EXERCISE DATA: Begin
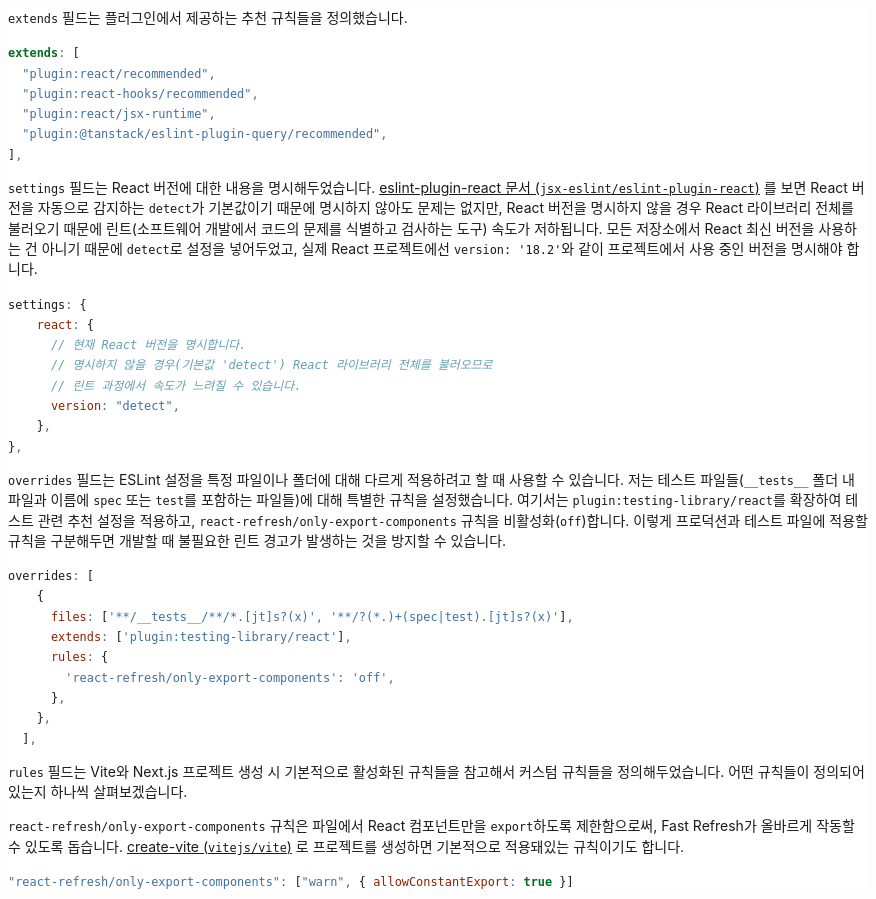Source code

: `extends` 필드는 플러그인에서 제공하는 추천 규칙들을 정의했습니다. 

```js
extends: [
  "plugin:react/recommended",
  "plugin:react-hooks/recommended",
  "plugin:react/jsx-runtime",
  "plugin:@tanstack/eslint-plugin-query/recommended",
],
```


`settings` 필드는 React 버전에 대한 내용을 명시해두었습니다. [eslint-plugin-react 문서 (<VPIcon icon="iconfont icon-github"/>`jsx-eslint/eslint-plugin-react`)](https://github.com/jsx-eslint/eslint-plugin-react?tab=readme-ov-file#configuration-legacy-eslintrc-) 를 보면 React 버전을 자동으로 감지하는 `detect`가 기본값이기 때문에 명시하지 않아도 문제는 없지만, <VPIcon icon="fa-brands fa-react"/>React 버전을 명시하지 않을 경우 <VPIcon icon="fa-brands fa-react"/>React 라이브러리 전체를 불러오기 때문에 린트(소프트웨어 개발에서 코드의 문제를 식별하고 검사하는 도구) 속도가 저하됩니다. 모든 저장소에서 <VPIcon icon="fa-brands fa-react"/>React 최신 버전을 사용하는 건 아니기 때문에 `detect`로 설정을 넣어두었고, 실제 React 프로젝트에선 `version: '18.2'`와 같이 프로젝트에서 사용 중인 버전을 명시해야 합니다.

```js
settings: {
    react: {
      // 현재 React 버전을 명시합니다.
      // 명시하지 않을 경우(기본값 'detect') React 라이브러리 전체를 불러오므로
      // 린트 과정에서 속도가 느려질 수 있습니다.
      version: "detect",
    },
},
```


`overrides` 필드는 ESLint 설정을 특정 파일이나 폴더에 대해 다르게 적용하려고 할 때 사용할 수 있습니다. 저는 테스트 파일들(`__tests__` 폴더 내 파일과 이름에 `spec` 또는 `test`를 포함하는 파일들)에 대해 특별한 규칙을 설정했습니다. 여기서는 `plugin:testing-library/react`를 확장하여 테스트 관련 추천 설정을 적용하고, `react-refresh/only-export-components` 규칙을 비활성화(`off`)합니다. 이렇게 프로덕션과 테스트 파일에 적용할 규칙을 구분해두면 개발할 때 불필요한 린트 경고가 발생하는 것을 방지할 수 있습니다.

```js
overrides: [
    {
      files: ['**/__tests__/**/*.[jt]s?(x)', '**/?(*.)+(spec|test).[jt]s?(x)'],
      extends: ['plugin:testing-library/react'],
      rules: {
        'react-refresh/only-export-components': 'off',
      },
    },
  ],
```

`rules` 필드는 Vite와 Next.js 프로젝트 생성 시 기본적으로 활성화된 규칙들을 참고해서 커스텀 규칙들을 정의해두었습니다. 어떤 규칙들이 정의되어 있는지 하나씩 살펴보겠습니다.

`react-refresh/only-export-components` 규칙은 파일에서 React 컴포넌트만을 `export`하도록 제한함으로써, Fast Refresh가 올바르게 작동할 수 있도록 돕습니다. [create-vite (<VPIcon icon="iconfont icon-github"/>`vitejs/vite`)](https://github.com/vitejs/vite/tree/main/packages/create-vite) 로 프로젝트를 생성하면 기본적으로 적용돼있는 규칙이기도 합니다.

```js
"react-refresh/only-export-components": ["warn", { allowConstantExport: true }]
```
EXERCISE DATA: End
▶ [WORK ORDER] Make an exact copy of the listing. Leave its pictures out.

▶ [WRITTEN SOLUTION]
Source code

: `extends` 필드는 플러그인에서 제공하는 추천 규칙들을 정의했습니다. 

```js
extends: [
  "plugin:react/recommended",
  "plugin:react-hooks/recommended",
  "plugin:react/jsx-runtime",
  "plugin:@tanstack/eslint-plugin-query/recommended",
],
```


`settings` 필드는 React 버전에 대한 내용을 명시해두었습니다. [eslint-plugin-react 문서 (<VPIcon icon="iconfont icon-github"/>`jsx-eslint/eslint-plugin-react`)](https://github.com/jsx-eslint/eslint-plugin-react?tab=readme-ov-file#configuration-legacy-eslintrc-) 를 보면 React 버전을 자동으로 감지하는 `detect`가 기본값이기 때문에 명시하지 않아도 문제는 없지만, <VPIcon icon="fa-brands fa-react"/>React 버전을 명시하지 않을 경우 <VPIcon icon="fa-brands fa-react"/>React 라이브러리 전체를 불러오기 때문에 린트(소프트웨어 개발에서 코드의 문제를 식별하고 검사하는 도구) 속도가 저하됩니다. 모든 저장소에서 <VPIcon icon="fa-brands fa-react"/>React 최신 버전을 사용하는 건 아니기 때문에 `detect`로 설정을 넣어두었고, 실제 React 프로젝트에선 `version: '18.2'`와 같이 프로젝트에서 사용 중인 버전을 명시해야 합니다.

```js
settings: {
    react: {
      // 현재 React 버전을 명시합니다.
      // 명시하지 않을 경우(기본값 'detect') React 라이브러리 전체를 불러오므로
      // 린트 과정에서 속도가 느려질 수 있습니다.
      version: "detect",
    },
},
```


`overrides` 필드는 ESLint 설정을 특정 파일이나 폴더에 대해 다르게 적용하려고 할 때 사용할 수 있습니다. 저는 테스트 파일들(`__tests__` 폴더 내 파일과 이름에 `spec` 또는 `test`를 포함하는 파일들)에 대해 특별한 규칙을 설정했습니다. 여기서는 `plugin:testing-library/react`를 확장하여 테스트 관련 추천 설정을 적용하고, `react-refresh/only-export-components` 규칙을 비활성화(`off`)합니다. 이렇게 프로덕션과 테스트 파일에 적용할 규칙을 구분해두면 개발할 때 불필요한 린트 경고가 발생하는 것을 방지할 수 있습니다.

```js
overrides: [
    {
      files: ['**/__tests__/**/*.[jt]s?(x)', '**/?(*.)+(spec|test).[jt]s?(x)'],
      extends: ['plugin:testing-library/react'],
      rules: {
        'react-refresh/only-export-components': 'off',
      },
    },
  ],
```

`rules` 필드는 Vite와 Next.js 프로젝트 생성 시 기본적으로 활성화된 규칙들을 참고해서 커스텀 규칙들을 정의해두었습니다. 어떤 규칙들이 정의되어 있는지 하나씩 살펴보겠습니다.

`react-refresh/only-export-components` 규칙은 파일에서 React 컴포넌트만을 `export`하도록 제한함으로써, Fast Refresh가 올바르게 작동할 수 있도록 돕습니다. [create-vite (<VPIcon icon="iconfont icon-github"/>`vitejs/vite`)](https://github.com/vitejs/vite/tree/main/packages/create-vite) 로 프로젝트를 생성하면 기본적으로 적용돼있는 규칙이기도 합니다.

```js
"react-refresh/only-export-components": ["warn", { allowConstantExport: true }]
```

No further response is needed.